With Amazon Private CA, you can create a CA hierarchy that includes a root CA and subordinate CAs. You should minimize the use of the root CA for daily tasks, especially in production environments. The root CA should only be used to issue certificates for intermediate CAs. This allows the root CA to be stored out of harm's way while the intermediate CAs perform the daily task of issuing end-entity certificates.

Remediation

To disable the root CA, see Update CA status in the Amazon Private Certificate Authority User Guide.

[PCA.2] Amazon Private CA certificate authorities should be tagged

Category: Identify > Inventory > Tagging

Severity: Low

Resource type: AWS::ACMPCA::CertificateAuthority

Amazon Config rule: acmpca-certificate-authority-tagged

Schedule type: Change triggered

Parameters:

Parameter Description Type Allowed custom values Security Hub default value
requiredKeyTags List of non-system tag keys that the evaluated resource must contain. Tag keys are case sensitive. StringList (maximum of 6 items) 1–6 tag keys that meet Amazon requirements. No default value

This control checks whether an Amazon Private CA certificate authority has tags with the specific keys defined in the parameter requiredKeyTags. The control fails if the certificate authority doesn’t have any tag keys or if it doesn’t have all the keys specified in the parameter requiredKeyTags.
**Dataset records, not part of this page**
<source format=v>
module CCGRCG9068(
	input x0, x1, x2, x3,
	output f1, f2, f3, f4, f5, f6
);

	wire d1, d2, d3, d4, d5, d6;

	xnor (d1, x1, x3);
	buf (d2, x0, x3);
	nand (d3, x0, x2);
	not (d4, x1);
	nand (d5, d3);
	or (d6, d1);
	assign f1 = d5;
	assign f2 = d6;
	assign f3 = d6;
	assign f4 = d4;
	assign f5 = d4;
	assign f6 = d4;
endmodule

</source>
If the parameter requiredKeyTags isn't provided, the control only checks for the existence of a tag key and fails if the certificate authority isn't tagged with any key. System tags, which are automatically applied and begin with aws:, are ignored.
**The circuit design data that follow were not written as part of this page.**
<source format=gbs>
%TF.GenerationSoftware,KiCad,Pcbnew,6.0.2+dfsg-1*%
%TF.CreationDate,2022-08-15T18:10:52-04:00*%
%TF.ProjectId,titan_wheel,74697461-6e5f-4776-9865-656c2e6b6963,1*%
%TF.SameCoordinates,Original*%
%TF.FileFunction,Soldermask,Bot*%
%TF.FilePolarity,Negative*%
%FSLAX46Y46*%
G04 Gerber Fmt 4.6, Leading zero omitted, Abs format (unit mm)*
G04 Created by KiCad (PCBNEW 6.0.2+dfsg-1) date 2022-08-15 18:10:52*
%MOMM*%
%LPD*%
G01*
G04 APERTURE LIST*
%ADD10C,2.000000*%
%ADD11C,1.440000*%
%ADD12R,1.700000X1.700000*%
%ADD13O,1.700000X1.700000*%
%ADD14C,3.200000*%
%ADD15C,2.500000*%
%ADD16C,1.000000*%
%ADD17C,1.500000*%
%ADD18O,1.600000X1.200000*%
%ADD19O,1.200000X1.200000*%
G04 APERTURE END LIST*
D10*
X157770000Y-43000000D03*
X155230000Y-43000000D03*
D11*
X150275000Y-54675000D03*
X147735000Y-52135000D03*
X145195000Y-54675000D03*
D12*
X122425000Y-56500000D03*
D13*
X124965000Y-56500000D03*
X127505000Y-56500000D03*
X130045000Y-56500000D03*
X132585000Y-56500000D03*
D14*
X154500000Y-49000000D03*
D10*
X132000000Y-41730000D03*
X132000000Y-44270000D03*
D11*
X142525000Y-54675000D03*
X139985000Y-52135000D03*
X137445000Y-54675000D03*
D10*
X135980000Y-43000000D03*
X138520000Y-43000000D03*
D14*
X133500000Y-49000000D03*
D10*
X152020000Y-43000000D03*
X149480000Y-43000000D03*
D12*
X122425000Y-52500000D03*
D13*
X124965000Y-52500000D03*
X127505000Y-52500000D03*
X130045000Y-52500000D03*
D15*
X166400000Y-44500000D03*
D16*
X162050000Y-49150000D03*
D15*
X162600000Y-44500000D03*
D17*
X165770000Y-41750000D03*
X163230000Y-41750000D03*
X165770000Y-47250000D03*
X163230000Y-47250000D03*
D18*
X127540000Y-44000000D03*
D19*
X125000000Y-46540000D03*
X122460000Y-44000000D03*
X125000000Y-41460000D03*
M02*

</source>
A tag is a label that you assign to an Amazon resource, and it consists of a key and an optional value. You can create tags to categorize resources by purpose, owner, environment, or other criteria. Tags can help you identify, organize, search for, and filter resources. Tagging also helps you track accountable resource owners for actions and notifications. When you use tagging, you can implement attribute-based access control (ABAC) as an authorization strategy, which defines permissions based on tags. You can attach tags to IAM entities (users or roles) and to Amazon resources. You can create a single ABAC policy or a separate set of policies for your IAM principals. You can design these ABAC policies to allow operations when the principal's tag matches the resource tag. For more information, see Define permissions based on attributes with ABAC authorization in the IAM User Guide.

Note

Don’t add personally identifiable information (PII) or other confidential or sensitive information in tags. Tags are accessible to many Amazon Web Services services, including Amazon Billing. For more tagging best practices, see Best practices and strategies in the Tagging Amazon Resources and Tag Editor User Guide.

Remediation

To add tags to an Amazon Private CA authority, see Add tags for your private CA in the Amazon Private Certificate Authority User Guide.